When you start to game plan for an auction, a Fantasy owner needs to separate hitting from pitching. Each area is 50 percent of the game, but you will have to find a blend spending that fits your game style.
When game planning your hitting base, a Fantasy owner needs to identify the key players to build the foundation of their offense. Your core could be three or four players depending on how much you want to invest in each player. I look for three players to start my hitting team. I want one player that will give me a high batting average with power (.300/30/100). The second player needs to offer some power, high average, and plus speed (.300/10/60/40). The last player will be a balanced player (.300/20/80/20).
Note: in today's game, a player hitting .280 may be the new .300 based on the improved pitching stats in major league baseball. You can divide up your hitting budget any way you like and come up with your blend of hitters. I want to build a base in all the hitting categories, and I’m willing to pay for it. I will spend $90 to $100 on three to four players. Each year the players will change, and a Fantasy owner will need to adjust their plan to the inventory.
When deciding on your key players, a Fantasy owner needs to come up with a plan to get a C, 1B, 2B, 3B, SS and three outfielders. These eight players will be the core of your team. After you take out your three premium players bought in the auction, you will need five more players from the remaining positions.
In the American and the National Leagues, there are 15 teams. With each team having nine starting hitters in the American League, it leaves a pool of 135 starting players divided by 12 Fantasy teams (11.25 potential starter per team in AL Fantasy leagues). Each Fantasy owner will have between ten and 12 starting hitters in their line-up. Most likely every team will have three holes (part-time players) in their starting line-up. Out of those 135 starting slots in line-ups, there are probably a dozen or so who don’t play every day.
In the NL, the breakdown is even less. There are 15 teams with eight starting hitter roster spots. It breaks down to ten starters per team.
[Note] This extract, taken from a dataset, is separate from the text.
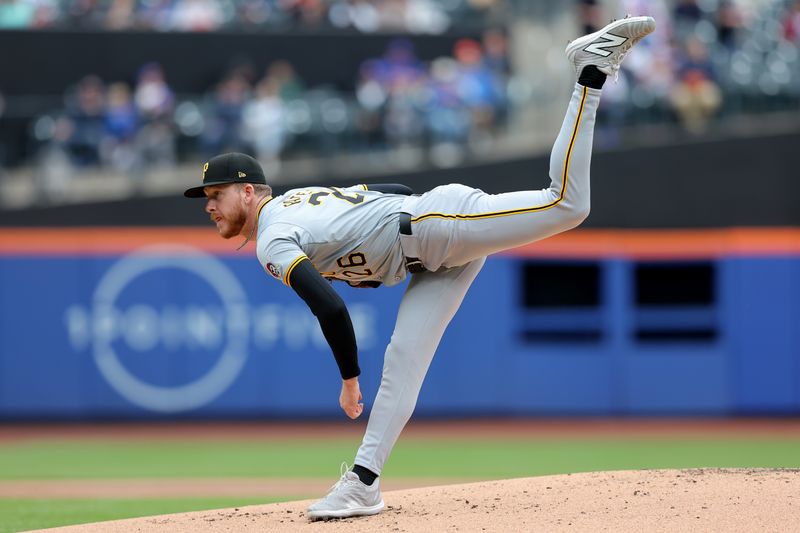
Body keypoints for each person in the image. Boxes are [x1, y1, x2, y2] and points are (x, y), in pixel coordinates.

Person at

Every team could have four holes in their starting line-up in the NL. When you are building your team, you can put your holes anywhere in your starting line-up. As the season goes on, you hope to fill a few holes from your bench or the waiver wire.
Depending on your budget plan, a Fantasy owner will spend between $150 to $170 on your eight core players. You will need patience to execute the end game and come up with two or three bats that could get full time at bats for short money. When you fill out your remaining hitting spots, you need to look for players who will get the most at-bats or young players with upside. The player who will get the most at-bats might not be the player who is given a starting job when the season starts.
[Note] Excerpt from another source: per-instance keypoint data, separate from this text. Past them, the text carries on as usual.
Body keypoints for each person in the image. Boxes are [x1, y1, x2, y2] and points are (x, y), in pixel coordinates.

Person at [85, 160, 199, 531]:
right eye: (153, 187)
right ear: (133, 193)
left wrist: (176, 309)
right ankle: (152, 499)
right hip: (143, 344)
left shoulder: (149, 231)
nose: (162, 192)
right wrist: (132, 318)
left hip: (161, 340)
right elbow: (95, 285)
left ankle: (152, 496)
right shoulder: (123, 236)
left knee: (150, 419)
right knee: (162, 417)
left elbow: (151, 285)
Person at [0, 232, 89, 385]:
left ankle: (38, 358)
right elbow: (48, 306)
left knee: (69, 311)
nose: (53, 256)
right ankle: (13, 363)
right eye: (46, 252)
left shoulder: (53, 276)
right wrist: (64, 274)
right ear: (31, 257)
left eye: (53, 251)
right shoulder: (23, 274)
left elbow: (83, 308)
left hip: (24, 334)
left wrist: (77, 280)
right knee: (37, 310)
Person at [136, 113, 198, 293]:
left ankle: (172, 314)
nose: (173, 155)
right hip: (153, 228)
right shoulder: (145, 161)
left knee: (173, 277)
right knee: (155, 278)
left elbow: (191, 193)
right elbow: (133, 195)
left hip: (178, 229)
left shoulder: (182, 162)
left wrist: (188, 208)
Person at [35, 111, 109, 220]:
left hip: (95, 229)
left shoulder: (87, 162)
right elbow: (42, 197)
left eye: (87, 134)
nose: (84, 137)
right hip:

Most owners in an AL or NL auction league are afraid to take a zero in their staring hitting line-up. Sometimes it is better to buy an upside minor league player in the auction rounds rather than risk losing a potential impact player in reserve rounds. Buying a low upside player with playing time risk doesn't make a lot of sense in the long run in Fantasy leagues. For example, if you thought San Diego SS Fernando Tatis was going to get called up early in 2019, it would make more sense to put him in your starting line up and take a zero than draft a weak backend middle infielder with no real upside in at-bats for $1. Most likely a player with part-time value can be found on the waiver wire or rostered in the reserve round. Which is more important; a player playing once a week or a player who could play get regular at-bats at some point in the season? This decision is tough because the once week player could get more at-bats if there were an injury that created more playing time.
A Fantasy owner will be more successful in an auction by developing a solid game plan before the auction. When you decide on who you want for your core batters on your team, do some research and try to find a completed auction where players are playing for real money. The flow of players will be different, but you can get a feel for public opinion. The LABR is a great reference for the auction leagues. By knowing about what players will go for, you will have a better idea if you can build the nucleus of hitting roster. You shouldn’t be surprised at the draft table. A good player is going to draw a lot of interest. If you want him, you should be ready to make your winning move.